** THE EXERCISE **
Convert every line of the rows below into a numbered list, skipping blank lines and excluding the pictures.

** DATASET CONTENT **
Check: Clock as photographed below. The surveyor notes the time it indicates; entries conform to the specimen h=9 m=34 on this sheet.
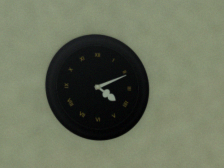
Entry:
h=4 m=11
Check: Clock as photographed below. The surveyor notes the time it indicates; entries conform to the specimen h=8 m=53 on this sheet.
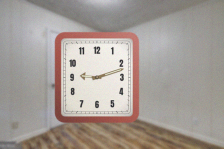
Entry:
h=9 m=12
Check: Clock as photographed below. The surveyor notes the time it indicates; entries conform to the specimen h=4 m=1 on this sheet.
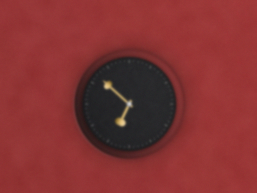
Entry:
h=6 m=52
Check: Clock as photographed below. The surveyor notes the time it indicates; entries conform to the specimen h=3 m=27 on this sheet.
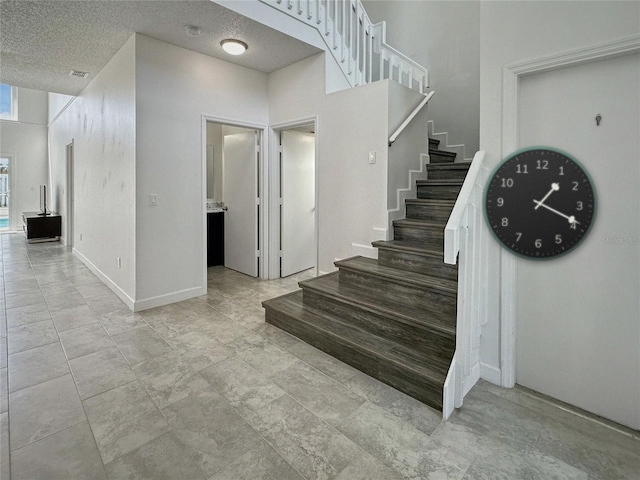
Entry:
h=1 m=19
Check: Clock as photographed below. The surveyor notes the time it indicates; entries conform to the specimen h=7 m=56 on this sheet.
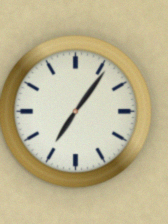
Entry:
h=7 m=6
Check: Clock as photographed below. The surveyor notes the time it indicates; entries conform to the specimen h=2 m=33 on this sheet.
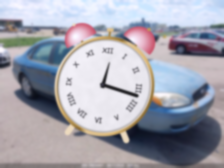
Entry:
h=12 m=17
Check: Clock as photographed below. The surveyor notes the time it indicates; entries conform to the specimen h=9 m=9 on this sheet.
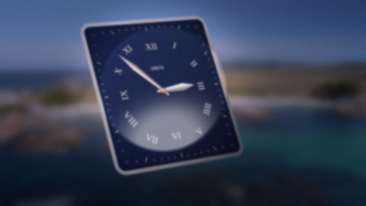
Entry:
h=2 m=53
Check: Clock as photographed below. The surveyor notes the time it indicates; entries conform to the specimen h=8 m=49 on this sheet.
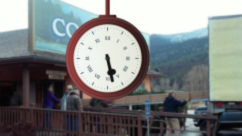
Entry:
h=5 m=28
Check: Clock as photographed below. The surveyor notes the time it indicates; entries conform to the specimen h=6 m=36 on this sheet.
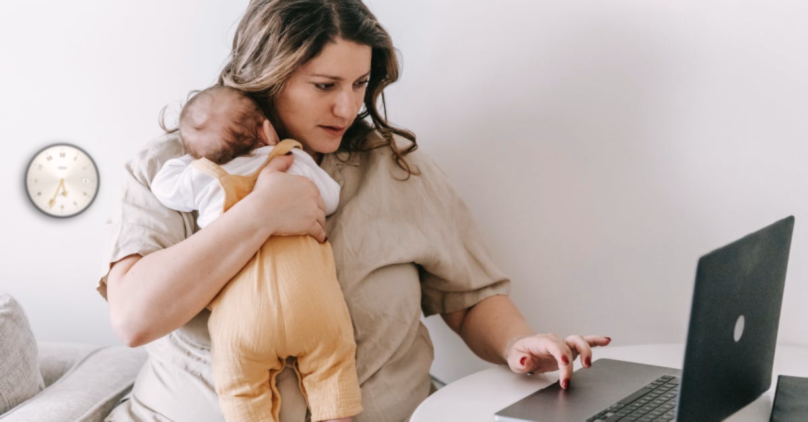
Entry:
h=5 m=34
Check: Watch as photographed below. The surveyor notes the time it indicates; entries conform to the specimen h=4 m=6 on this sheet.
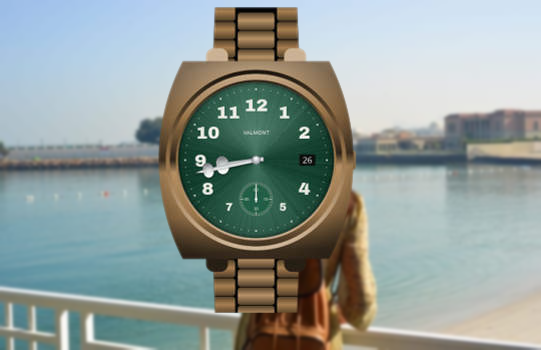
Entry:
h=8 m=43
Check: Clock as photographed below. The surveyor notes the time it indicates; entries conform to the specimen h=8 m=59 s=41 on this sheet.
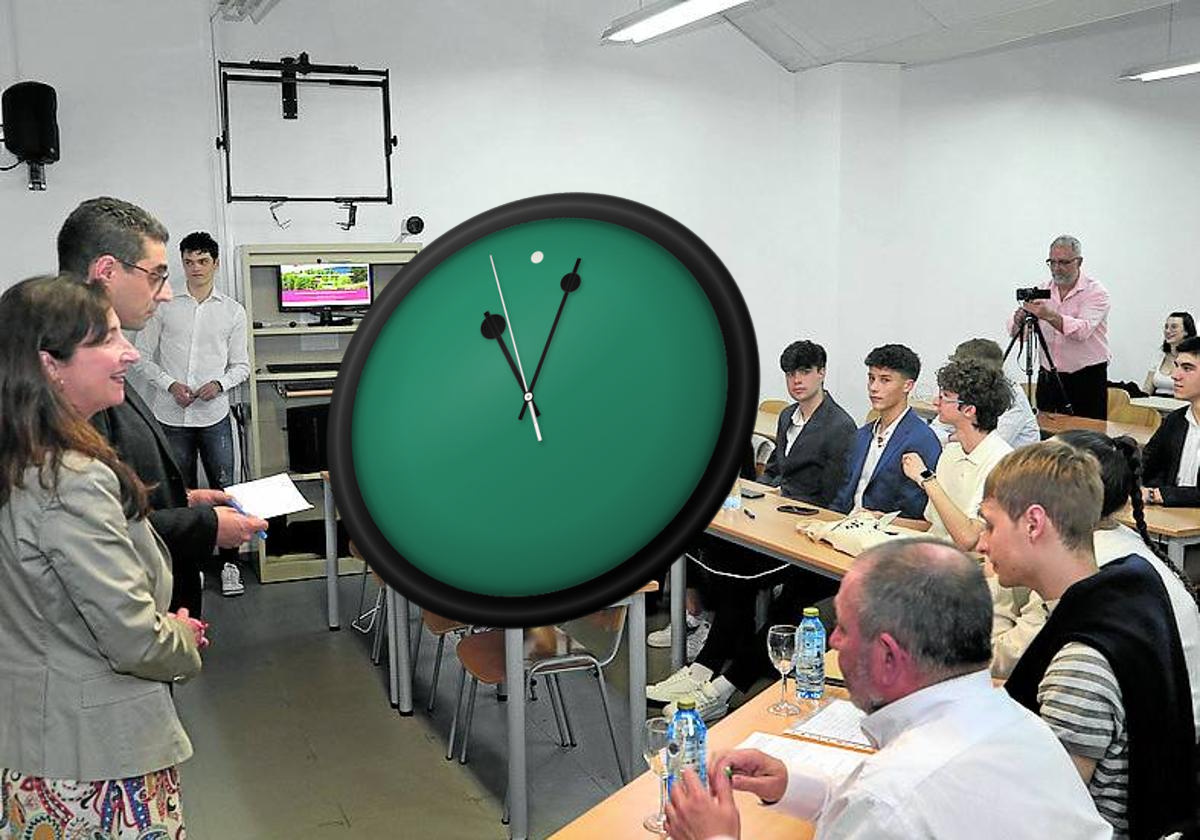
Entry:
h=11 m=2 s=57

** ANSWER IN FULL **
1. Check: Clock as photographed below. The surveyor notes the time it indicates; entries conform to the specimen h=9 m=34 on this sheet.
2. Entry:
3. h=4 m=11
4. Check: Clock as photographed below. The surveyor notes the time it indicates; entries conform to the specimen h=8 m=53 on this sheet.
5. Entry:
6. h=9 m=12
7. Check: Clock as photographed below. The surveyor notes the time it indicates; entries conform to the specimen h=4 m=1 on this sheet.
8. Entry:
9. h=6 m=52
10. Check: Clock as photographed below. The surveyor notes the time it indicates; entries conform to the specimen h=3 m=27 on this sheet.
11. Entry:
12. h=1 m=19
13. Check: Clock as photographed below. The surveyor notes the time it indicates; entries conform to the specimen h=7 m=56 on this sheet.
14. Entry:
15. h=7 m=6
16. Check: Clock as photographed below. The surveyor notes the time it indicates; entries conform to the specimen h=2 m=33 on this sheet.
17. Entry:
18. h=12 m=17
19. Check: Clock as photographed below. The surveyor notes the time it indicates; entries conform to the specimen h=9 m=9 on this sheet.
20. Entry:
21. h=2 m=53
22. Check: Clock as photographed below. The surveyor notes the time it indicates; entries conform to the specimen h=8 m=49 on this sheet.
23. Entry:
24. h=5 m=28
25. Check: Clock as photographed below. The surveyor notes the time it indicates; entries conform to the specimen h=6 m=36 on this sheet.
26. Entry:
27. h=5 m=34
28. Check: Watch as photographed below. The surveyor notes the time it indicates; entries conform to the specimen h=4 m=6 on this sheet.
29. Entry:
30. h=8 m=43
31. Check: Clock as photographed below. The surveyor notes the time it indicates; entries conform to the specimen h=8 m=59 s=41 on this sheet.
32. Entry:
33. h=11 m=2 s=57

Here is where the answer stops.